The Ragged Astronauts (review)

The Ragged Astronauts (review)

My Florida room looks out across green native foliage. Beneath its wide widows is the grande shelf, three decks straining with books, the “I might want to read this again” books. Many of them I’ve read in college or before. Many of them are yellowing. But they are (or were, to that younger self I was) great books.

The Ragged Astronauts comes from a time before many Avatar / Potter fans were born, 1986. Back then, youth still cared about the environment (to the point they didn’t throw their plastic bottles all over it). We were still jazzed about the moon landings and the shuttles were coming on line. It was the final burst of eco-interest and the wain of the great age of science fiction.

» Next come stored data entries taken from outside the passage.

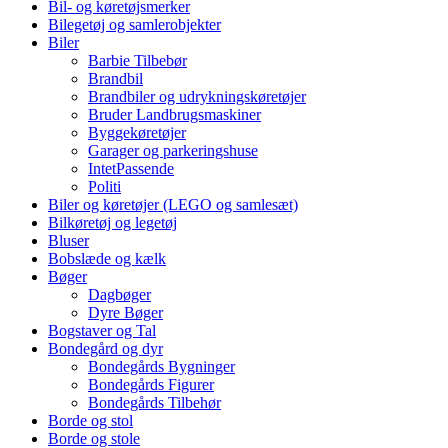
Bil- og køretøjsmerker
Bilegetøj og samlerobjekter
Biler
Barbie Tilbebør
Brandbil
Brandbiler og udrykningskøretøjer
Bruder Landbrugsmaskiner
Byggekøretøjer
Garager og parkeringshuse
IntetPassende
Politi
Biler og køretøjer (LEGO og samlesæt)
Bilkøretøj og legetøj
Bluser
Bobslæde og kælk
Bøger
Dagbøger
Dyre Bøger
Bogstaver og Tal
Bondegård og dyr
Bondegårds Bygninger
Bondegårds Figurer
Bondegårds Tilbehør
Borde og stol
Borde og stole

In other words, you young kids don’t know shit.

But the review; yes, the book deals with a strange planet, “Land”, whirling around another planet, “Overland” in such a close orbit that the two share atmospheres. The problem facing Land is that their run-away destruction of the environment (namely, the brakka trees, which they over-harvest to get at their power crystals), an act which has turned nature against them. Suddenly plagues and worse are sweeping humankind (well, Landkind) and they must escape their doomed planet. And they have nowhere to go but… up.

Airships are constructed for the high, high assent, and Toller Maraquine, our hot-headed but working on it hero, pilots the first ship to test the feasibility. The writing for this is… agoraphobic. Imagine being in a balloon miles and miles and miles in the sky, slowly turning over at midpoint. And imaging what would happen if, just one side of the zero gee zone, someone tumbled out (ugh – the image stayed with me for 25 years, and was freshly and horrifyingly replayed this time around). And even though the test flight is not fully successful, it becomes moot. The plague is spreading, civilization is falling apart, and the evacuation fleet lifts in a panic.

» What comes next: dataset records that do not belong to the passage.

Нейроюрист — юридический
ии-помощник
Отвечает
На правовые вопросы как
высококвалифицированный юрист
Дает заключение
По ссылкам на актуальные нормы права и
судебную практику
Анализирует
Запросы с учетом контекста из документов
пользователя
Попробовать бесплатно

I’ll say this – the end of our own world is generally grimly entertaining, the end of someone elses not so much. But here, we really can smell the smoke as civilization burns, as the ships launch in blind panic, as there are accidents (and worse) as they climb into the heavens.

Great stuff. And first of a set.

Sadly, the old cover fell off in midread. But it was worth it.

Find it in the library and have a look.